Source material below:

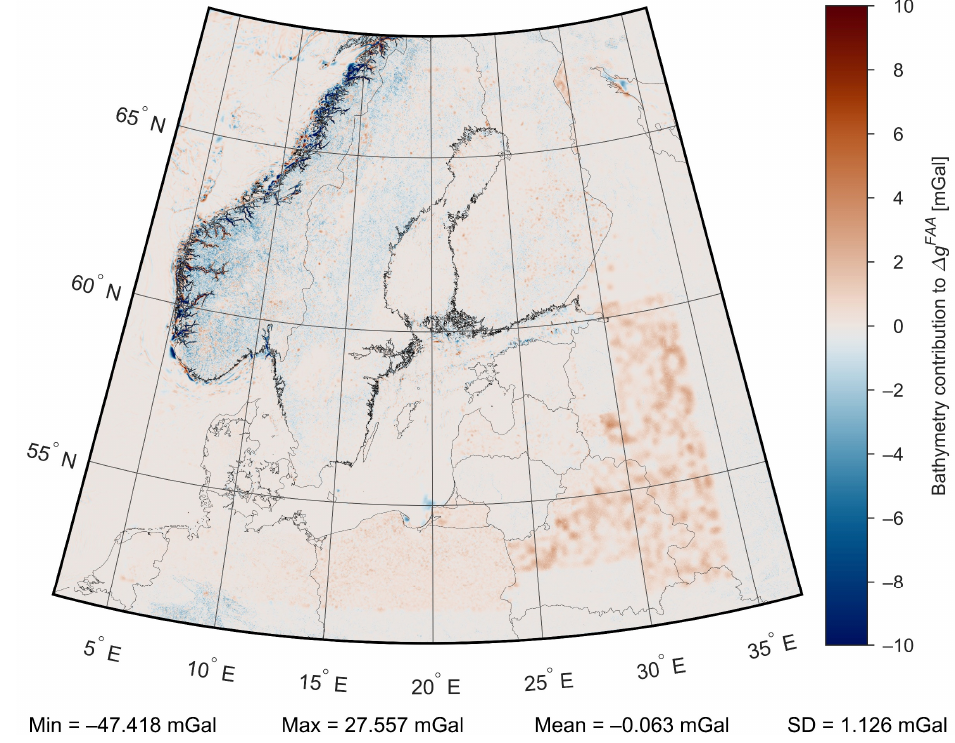
Figure 11. Bathymetry contribution to gridded surface free-air anomalies.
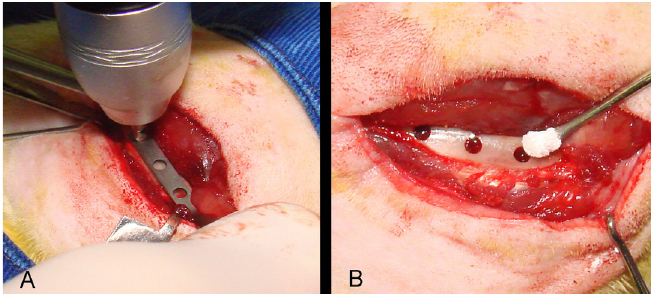
FIGURE 1 – ( A ) Positioning the trephine drill guided by the surgical guide. ( B ) Image illustrating the moment of calcium phosphate cement insertion into the produced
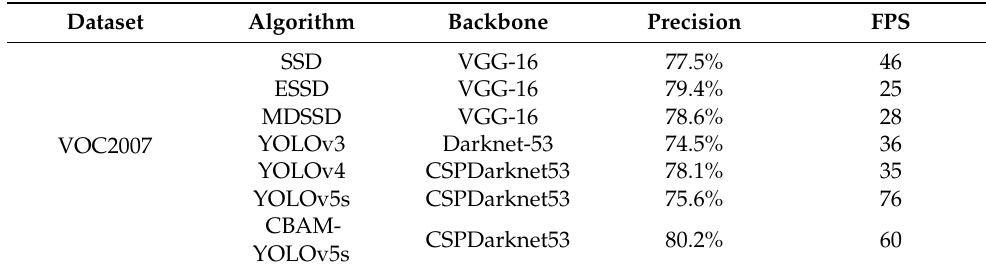
Table 5. Comparison with other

End of Source material.

Task statement:
The entire listing is to be printed exactly, with each picture omitted.

Problem solution:
Figure 11. Bathymetry contribution to gridded surface free-air anomalies.
FIGURE 1 – ( A ) Positioning the trephine drill guided by the surgical guide. ( B ) Image illustrating the moment of calcium phosphate cement insertion into the produced
Table 5. Comparison with other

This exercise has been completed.